** RECORDED DATA follows **

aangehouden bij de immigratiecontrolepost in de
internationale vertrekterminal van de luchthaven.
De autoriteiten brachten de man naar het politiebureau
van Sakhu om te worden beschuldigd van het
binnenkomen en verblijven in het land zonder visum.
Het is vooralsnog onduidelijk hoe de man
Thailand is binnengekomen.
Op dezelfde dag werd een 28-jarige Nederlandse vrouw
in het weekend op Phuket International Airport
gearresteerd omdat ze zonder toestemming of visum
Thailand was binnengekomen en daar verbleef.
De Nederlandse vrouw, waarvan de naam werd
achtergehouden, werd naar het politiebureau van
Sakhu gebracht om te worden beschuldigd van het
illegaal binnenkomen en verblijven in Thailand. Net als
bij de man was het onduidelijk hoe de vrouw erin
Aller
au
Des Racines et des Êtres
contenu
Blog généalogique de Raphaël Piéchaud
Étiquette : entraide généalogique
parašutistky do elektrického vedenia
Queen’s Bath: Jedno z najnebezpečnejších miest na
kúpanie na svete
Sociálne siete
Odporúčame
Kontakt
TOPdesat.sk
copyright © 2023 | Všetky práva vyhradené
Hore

** End of RECORDED DATA **

WHAT THE TASK ASKS → Make a word-for-word copy of the records.

SOLUTION FOR THIS PROBLEM →
aangehouden bij de immigratiecontrolepost in de
internationale vertrekterminal van de luchthaven.
De autoriteiten brachten de man naar het politiebureau
van Sakhu om te worden beschuldigd van het
binnenkomen en verblijven in het land zonder visum.
Het is vooralsnog onduidelijk hoe de man
Thailand is binnengekomen.
Op dezelfde dag werd een 28-jarige Nederlandse vrouw
in het weekend op Phuket International Airport
gearresteerd omdat ze zonder toestemming of visum
Thailand was binnengekomen en daar verbleef.
De Nederlandse vrouw, waarvan de naam werd
achtergehouden, werd naar het politiebureau van
Sakhu gebracht om te worden beschuldigd van het
illegaal binnenkomen en verblijven in Thailand. Net als
bij de man was het onduidelijk hoe de vrouw erin
Aller
au
Des Racines et des Êtres
contenu
Blog généalogique de Raphaël Piéchaud
Étiquette : entraide généalogique
parašutistky do elektrického vedenia
Queen’s Bath: Jedno z najnebezpečnejších miest na
kúpanie na svete
Sociálne siete
Odporúčame
Kontakt
TOPdesat.sk
copyright © 2023 | Všetky práva vyhradené
Hore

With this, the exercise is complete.